• THE TASK: Copy the lines verbatim, beginning with the line that contains "### Resources" and continuing through the end of the data, and only those lines.

RECORDS FOR THIS EXERCISE Start Marker

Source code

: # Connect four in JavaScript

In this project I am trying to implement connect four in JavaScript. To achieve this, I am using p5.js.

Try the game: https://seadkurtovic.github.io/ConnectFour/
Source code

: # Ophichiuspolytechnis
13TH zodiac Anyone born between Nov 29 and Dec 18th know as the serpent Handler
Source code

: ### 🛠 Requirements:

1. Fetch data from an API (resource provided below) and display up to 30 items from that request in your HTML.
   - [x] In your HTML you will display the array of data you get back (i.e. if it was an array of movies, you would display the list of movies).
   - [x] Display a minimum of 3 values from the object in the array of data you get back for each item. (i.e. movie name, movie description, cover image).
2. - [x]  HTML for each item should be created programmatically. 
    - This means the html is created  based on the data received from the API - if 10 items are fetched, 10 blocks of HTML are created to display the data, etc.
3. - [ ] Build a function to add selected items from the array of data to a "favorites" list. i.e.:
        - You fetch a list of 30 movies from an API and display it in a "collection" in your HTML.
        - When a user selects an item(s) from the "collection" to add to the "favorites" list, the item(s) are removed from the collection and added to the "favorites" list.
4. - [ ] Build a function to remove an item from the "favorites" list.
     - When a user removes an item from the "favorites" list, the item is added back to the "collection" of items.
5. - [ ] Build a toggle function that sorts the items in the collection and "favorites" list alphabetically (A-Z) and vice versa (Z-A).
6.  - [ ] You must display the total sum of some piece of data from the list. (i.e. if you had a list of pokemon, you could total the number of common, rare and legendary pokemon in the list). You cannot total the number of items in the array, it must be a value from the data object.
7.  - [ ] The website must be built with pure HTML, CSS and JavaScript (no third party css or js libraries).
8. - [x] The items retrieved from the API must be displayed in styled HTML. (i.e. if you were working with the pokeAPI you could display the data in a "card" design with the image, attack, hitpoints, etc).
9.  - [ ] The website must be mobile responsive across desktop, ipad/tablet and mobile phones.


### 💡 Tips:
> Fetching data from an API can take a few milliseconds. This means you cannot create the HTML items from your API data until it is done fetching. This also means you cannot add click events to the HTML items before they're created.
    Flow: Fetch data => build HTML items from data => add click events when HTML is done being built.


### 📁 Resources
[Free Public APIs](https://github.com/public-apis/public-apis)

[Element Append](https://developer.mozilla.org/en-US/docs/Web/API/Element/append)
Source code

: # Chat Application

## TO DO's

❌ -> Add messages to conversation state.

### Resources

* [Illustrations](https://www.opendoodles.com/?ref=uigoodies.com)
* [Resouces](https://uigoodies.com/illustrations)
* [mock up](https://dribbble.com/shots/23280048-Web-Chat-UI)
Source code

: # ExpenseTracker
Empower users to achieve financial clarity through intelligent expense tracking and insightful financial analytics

RECORDS FOR THIS EXERCISE End Marker

• REPLY:
### Resources

* [Illustrations](https://www.opendoodles.com/?ref=uigoodies.com)
* [Resouces](https://uigoodies.com/illustrations)
* [mock up](https://dribbble.com/shots/23280048-Web-Chat-UI)
Source code

: # ExpenseTracker
Empower users to achieve financial clarity through intelligent expense tracking and insightful financial analytics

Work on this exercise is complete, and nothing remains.